It’s Not What it Looks Like!

Another week, another fight cut update! Last time I explained my fighting spirit–the purpose and reasoning behind why I’m doing this 8 week weight loss journey. In this post, I want to share how week one went.

Let’s start with nutrition. I can’t stress it enough: you have to keep track of what you put into your body. My old football coach used to say, “If you train hard, you can eat whatever you want.”  But not really. I mean, the truth is more “yes” and no.

“Yes” because you can always eat what you want. No because you’re not going to get the physique you’re wanting just from training hard if the intake in your diet isn’t in place. And unfortunately, most people will take this approach. When they make the resolve to “get fit”, they’ll put all their effort eggs into the training basket with little concern in adjusting what they eat.

A hard gym session giving you the dream bod– that’s not what it looks like.

wish that’s how it worked– I really do. I tell every one of my clients this. Imagine how ripped we’d all be! It’s a point that I can empathize with because that’s how I started my weight loss journey way back when too. But trying to outwork or outrun a bad diet is the least efficient approach you can take.

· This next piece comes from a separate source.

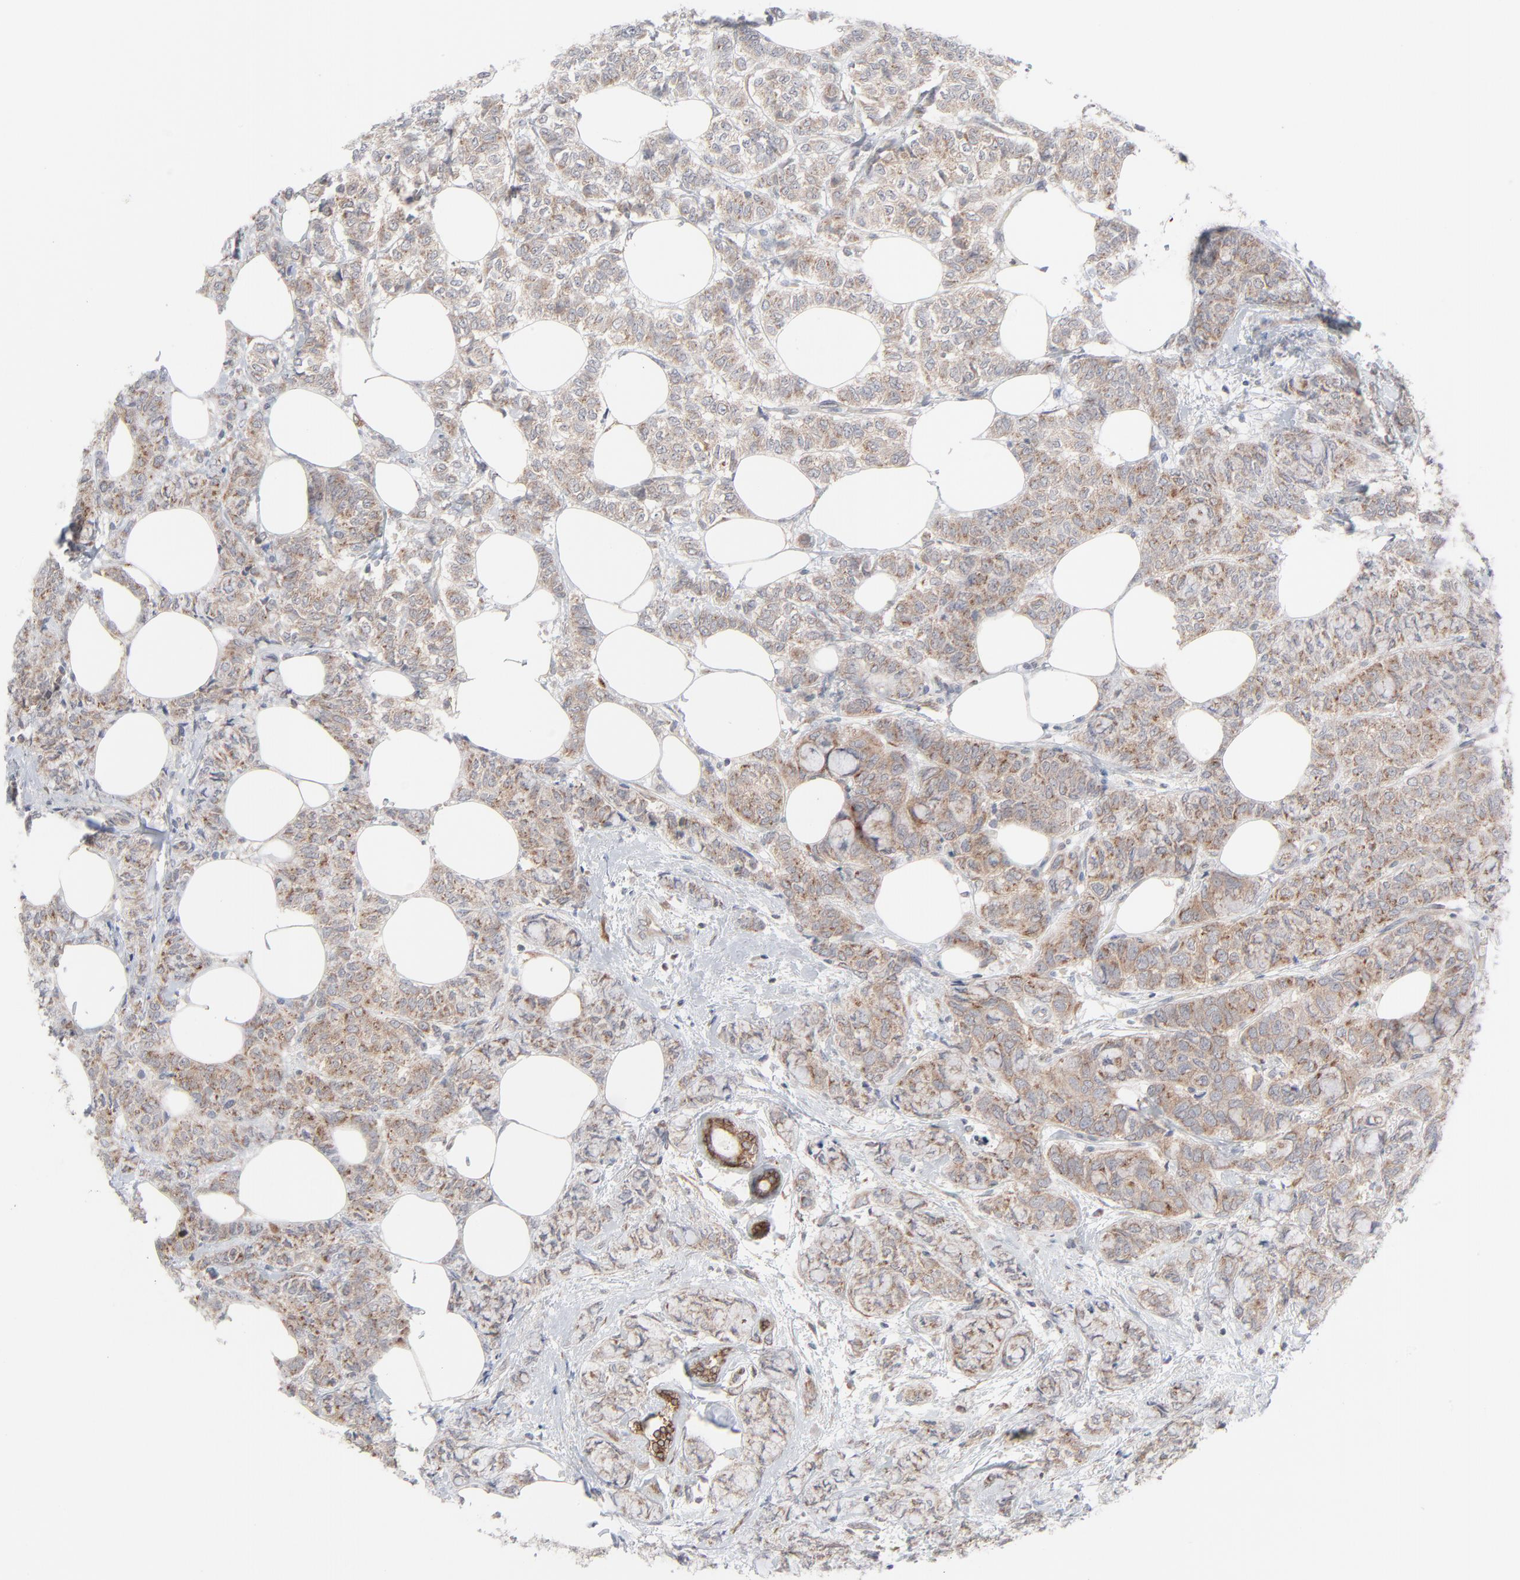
{"staining": {"intensity": "weak", "quantity": ">75%", "location": "cytoplasmic/membranous"}, "tissue": "breast cancer", "cell_type": "Tumor cells", "image_type": "cancer", "snomed": [{"axis": "morphology", "description": "Lobular carcinoma"}, {"axis": "topography", "description": "Breast"}], "caption": "Immunohistochemistry (IHC) of human lobular carcinoma (breast) shows low levels of weak cytoplasmic/membranous staining in approximately >75% of tumor cells.", "gene": "KDSR", "patient": {"sex": "female", "age": 60}}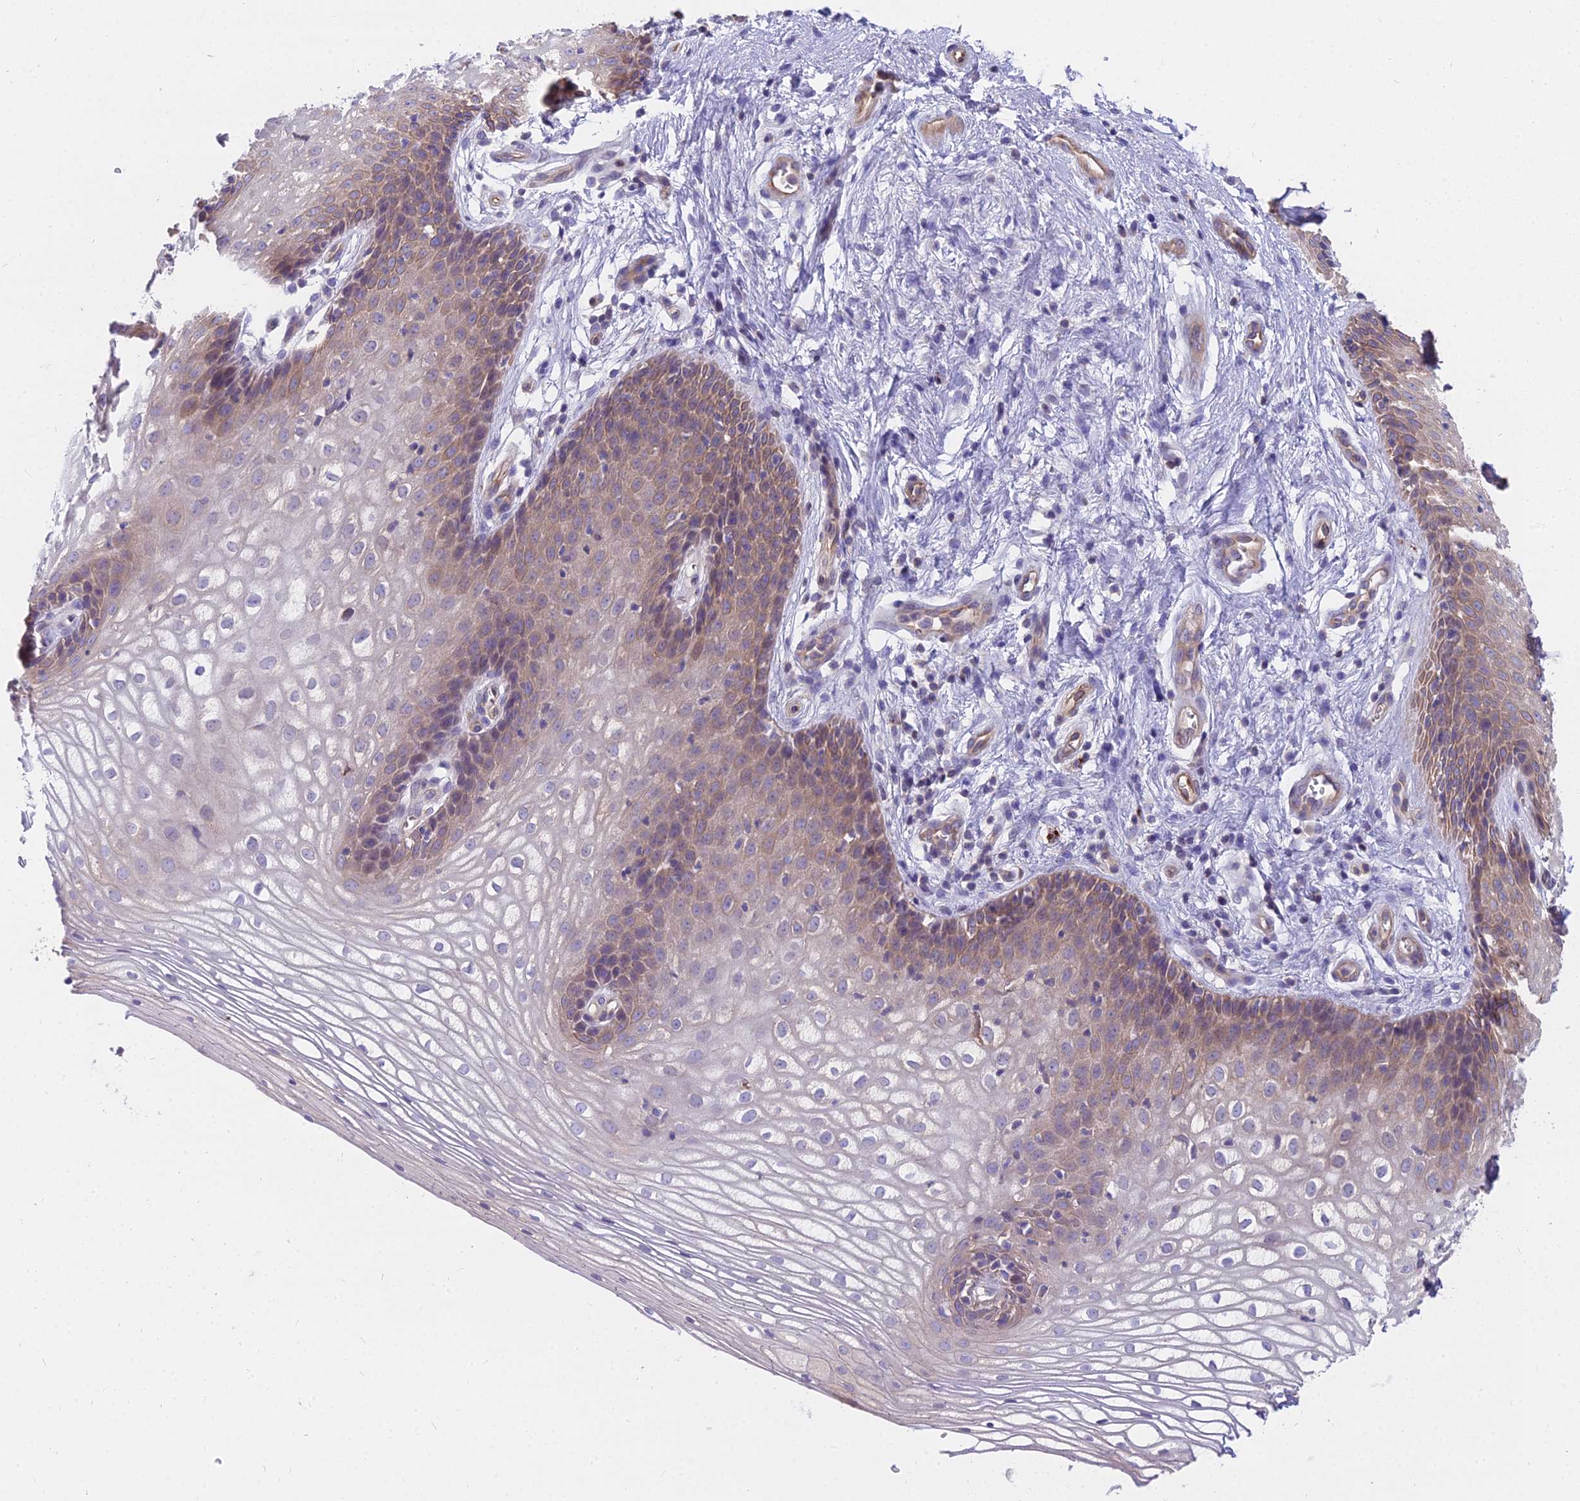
{"staining": {"intensity": "moderate", "quantity": "25%-75%", "location": "cytoplasmic/membranous"}, "tissue": "vagina", "cell_type": "Squamous epithelial cells", "image_type": "normal", "snomed": [{"axis": "morphology", "description": "Normal tissue, NOS"}, {"axis": "topography", "description": "Vagina"}], "caption": "Unremarkable vagina shows moderate cytoplasmic/membranous positivity in approximately 25%-75% of squamous epithelial cells, visualized by immunohistochemistry.", "gene": "HLA", "patient": {"sex": "female", "age": 34}}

So the first thing I did was cap my calories at 1850. The macros spread looks like this:

Fats 50g
Protein 150g
Carbs 200g

I have my carbs higher than my previous cuts, and moving forward, I won’t ever cut below 100g again. I’m getting more calories to fuel tougher workouts, but not getting carried away like many people do when they say they’re carbing up. I’m also not implementing intermittent fasting because I want some carbs in me going into the routines.

Working in these parameters has been pretty easy, mostly because I’ve gone as low as 40g of carbs before. The trickier part might be keeping the fats that low. The key is to not snack all your indulgences on the same day. So I manage right and still enjoy burgers, hot dogs, and cookies in the mix. I didn’t really miss out at all on the Fourth.

But these fatty foods bring me to the last point I want to make. In the time between April and last week, I haven’t watched too closely what I’ve eaten. I didn’t gorge like crazy, but I did gain weight. I was back up to 166 on the scale that Friday morning– or was I?

When I looked in the mirror after stepping off the scale, I saw a soft body staring at me. The trap could’ve been to feel sorry for myself and to feel frustrated. Believe me, I’ve replayed that episode enough in my past.

But it’s not what it looks like.

No, this isn’t a call to action about loving yourself and body positivity (but I hope you’re not wasting any energy hating yourself). You have to know that the body isn’t what it looks like.

You think fit people don’t get bloated? They do.

You think you’re going to be completely dry in the morning after taking a piss? Ya ain’t.

Dinner from the night before, with its fat and sodium, can poof you the next day. The effects are going to be more noticeable especially when it’s a late night meal. Remember not to look at things in a vacuum. There’s a lot of factors at play.

And now today, one week later, what’s my weight? 162.

Did I lose four pounds in one week? No, because I wasn’t really 166 at the start. It’s not what it looks like.